IN PRESS at PSYCHOLOGICL SCIENCE

Tracing the trajectory of skill learning with a very large sample of online game players

Tom Stafford

Department of Psychology, University of Sheffield

Michael Dewar

The New York Times R&D Lab

Author Note

Correspondence to:

Tom Stafford

Department of Psychology, University of Sheffield

Western Bank, Sheffield

S10 2TP, UK

+44 114 2226620

Abstract

We analyze data from a very large (n=854064) sample of players of an online game involving rapid perception, decision-making and motor responding. Use of game data allows us to connect, for the first time, rich details of training history with measures of performance, for participants who are engaged for a sustained amount of time in effortful practice. We show that lawful relations exist between practice amount and subsequent performance, and between practice spacing and subsequent performance. This allows an in-situconfirmation of results long established in the experimental literature on skill acquisition. Additionally, we show that higher initial variation in performance is linked to subsequent higher performance, a result we link to the exploration-exploitation trade-off from the computational framework of reinforcement learning. We discuss the benefits and opportunities of behavioral datasets with very large sample sizes and suggest that this approach could be particularly fecund for studies of skill acquisition.

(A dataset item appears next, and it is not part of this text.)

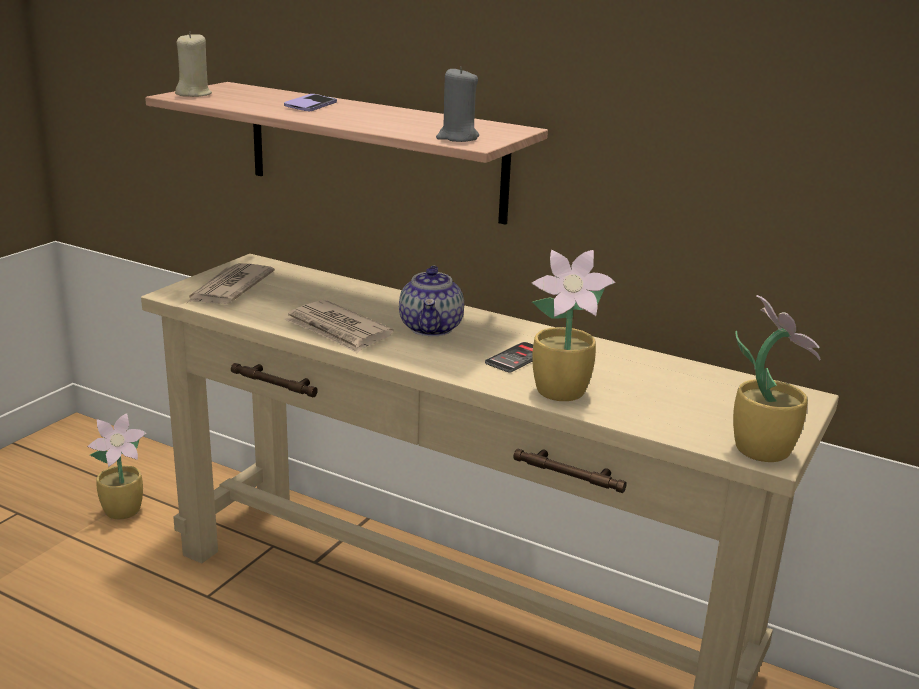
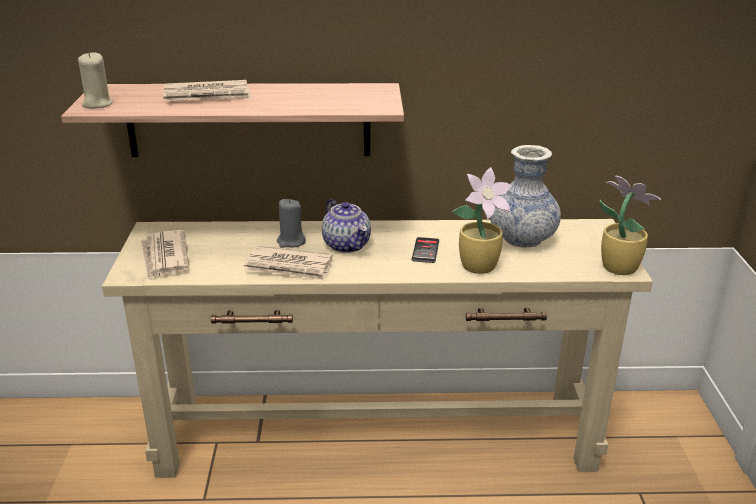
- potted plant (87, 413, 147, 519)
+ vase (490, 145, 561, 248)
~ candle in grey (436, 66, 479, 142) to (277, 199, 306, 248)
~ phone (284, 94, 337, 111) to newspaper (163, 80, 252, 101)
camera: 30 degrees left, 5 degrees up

Keywords: Skill acquisition, learning, game.

Tracing the trajectory of skill learning with a very large sample of online game players

The investigation of skill learning suffers from a dilemma. One horn of the dilemma is this: experts in real-world skills can be brought into the lab and their performance tested, but it is difficult to reliably recover comprehensive details of their training. This makes it impossible to be certain of exactly how features of the history of their practice are related to the skilled performance you can observe. The other horn of the dilemma is this: you can test different training regimes rigorously, but you are restricted to measuring performance on trivial or unnatural skills, and often without extended training of the order that experts in complex real-world skills engage in. Computer games offer a partial resolution to this dilemma. Even simple computer games are not trivial in terms of the cognitive abilities which they test. In fact, these abilities are often the staples of cognitive science: perception, decision making and motor responses. Computer game playing is a real-world skill in which many people choose to become expert, devoting hundreds of hours of practice. Unlike most skills, computer games allow a potential record of every action in the history of that practice — allowing for the first time detailed investigation of the connection between features of practice and level of final performance. This is what the current investigation sets out to do. We take detailed records of practice activity from an online game and relate amount of practice and features of practice to levels of eventual performance. Using the large data sample from this game we confirm and quantify established findings from experimental studies of learning at unprecedented levels of confidence. In addition we provide a confirmation of a recent result based on the theoretical framework of reinforcement learning(Stafford et al., 2012). Use of online games to collect very large samples offers a new method for the investigation of skill acquisition, we argue, and the work here showcases just some of the possibilities opened up by this approach.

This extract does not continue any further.